Case Presentation: A 39-year-old male with a history of seizure disorder, depression, and alcohol use disorder presented to the emergency room with new-onset jaundice and a two-week history of fatigue, decreased appetite, and dark orange urine. Social history notable for intermittent and progressive alcohol use starting at the age of 18, with most recent liquor use consisting of half of a 750mL bottle of liquor every other day. Upon arrival, he was hemodynamically stable, and lab findings showed a hemoglobin of 8.6 (normal: 13.0-17.0), total bilirubin of 20.3 (normal: 0.0-1.2), alkaline phosphatase of 140 (normal: 40-130), and AST of 85 (normal: 0-40). CT abdomen showed morphologic features consistent with cirrhosis. Patient was admitted following a new diagnosis of decompensated alcohol-related cirrhosis with hepatic encephalopathy. Infectious disease workup at admission included titers for HAV, HBV, HEV IgM, VZV, CMV, EBV, and HSV. On hospital day five, patient’s Maddrey score was determined to be 88, slightly worse than on admission, indicating a poor prognosis of his alcoholic hepatitis and prompting 40 mg prednisone daily for 7 days. On hospital day 6, hepatitis E IgM antibody returned as positive, suggestive of current or recent infection of HEV. Patient continued to improve with a course of prednisone and was discharged with out-patient follow up with hepatology.

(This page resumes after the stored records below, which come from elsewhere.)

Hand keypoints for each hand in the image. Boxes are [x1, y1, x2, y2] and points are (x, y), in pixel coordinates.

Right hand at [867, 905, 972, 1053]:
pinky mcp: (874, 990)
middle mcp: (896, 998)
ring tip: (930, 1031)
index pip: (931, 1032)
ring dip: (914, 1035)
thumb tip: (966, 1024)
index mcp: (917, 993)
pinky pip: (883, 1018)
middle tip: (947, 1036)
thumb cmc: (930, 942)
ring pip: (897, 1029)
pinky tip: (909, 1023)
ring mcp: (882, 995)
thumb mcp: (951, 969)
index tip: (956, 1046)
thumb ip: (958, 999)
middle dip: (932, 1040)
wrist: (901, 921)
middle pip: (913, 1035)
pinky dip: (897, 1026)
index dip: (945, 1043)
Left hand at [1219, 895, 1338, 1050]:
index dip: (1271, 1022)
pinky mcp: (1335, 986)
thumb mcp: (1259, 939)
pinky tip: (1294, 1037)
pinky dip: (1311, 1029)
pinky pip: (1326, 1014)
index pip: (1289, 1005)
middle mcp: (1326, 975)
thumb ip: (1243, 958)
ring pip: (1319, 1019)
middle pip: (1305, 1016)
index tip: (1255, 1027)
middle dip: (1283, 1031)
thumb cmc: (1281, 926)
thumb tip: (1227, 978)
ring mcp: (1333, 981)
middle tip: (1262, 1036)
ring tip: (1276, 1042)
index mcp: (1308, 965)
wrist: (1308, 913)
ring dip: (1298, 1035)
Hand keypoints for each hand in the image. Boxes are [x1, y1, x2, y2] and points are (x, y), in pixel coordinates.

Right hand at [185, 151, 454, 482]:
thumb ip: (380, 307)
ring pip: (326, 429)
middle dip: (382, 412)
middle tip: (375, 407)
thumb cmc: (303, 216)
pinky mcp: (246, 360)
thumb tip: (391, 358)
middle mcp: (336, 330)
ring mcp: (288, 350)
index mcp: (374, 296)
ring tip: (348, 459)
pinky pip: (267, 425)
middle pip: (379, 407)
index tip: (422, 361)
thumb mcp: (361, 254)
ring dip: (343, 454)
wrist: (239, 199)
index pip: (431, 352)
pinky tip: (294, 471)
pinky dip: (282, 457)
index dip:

Discussion: Typical high risk groups for HEV are pregnant women, infants, older people, immunocompromised individuals, patients with underlying chronic liver diseases, and workers that come into close contact with HEV-infected animals.(1) Though there are differences in prevalence of hepatitis E based on genotype, the most predominant genotype of hepatitis E, genotype 3, has a prevalence of 6% in the United States. (2) There is a greater seroprevalence amongst individuals born outside of the United States, suggesting that foreign acquired cases of HEV may contribute to estimated prevalence. There is also a higher prevalence among those living in the Midwest and in non-Hispanic white persons and that patients with alcohol-related liver disease have a higher likelihood of HEV infection. Certain studies have demonstrated that patients with alcoholic-related cirrhosis are fourteen times more likely than that of healthy patients, and three times higher than individuals with other causes of cirrhosis to contract HEV.(3) There is not a clear explanation as to why alcoholic cirrhosis predisposes to HEV seropositivity. Potential explanations include cirrhosis-related immune dysfunction leading to alterations in immunity and alcohol consumption inducing subclinical steatosis or fibrosis, making the liver immunologically susceptible. Other studies have analyzed how HEV infection contributes to a more rapid progression of chronic liver disease, negatively impacting overall mortality and prognosis of these patients.(4)
Conclusions: Patients with alcohol-related cirrhosis or other risk factors for HEV should be monitored more closely for seropositivity. The prevalence of HEV, particularly in patients with alcoholic cirrhosis, may be greater than previously thought in developed countries and contributing to a more rapid progression of cirrhosis-related mortality in patients with alcoholic-related cirrhosis. More studies are needed to determine the exact relationship between HEV and alcoholic cirrhosis, management of the comorbid conditions, and variations in prognosis and mortality.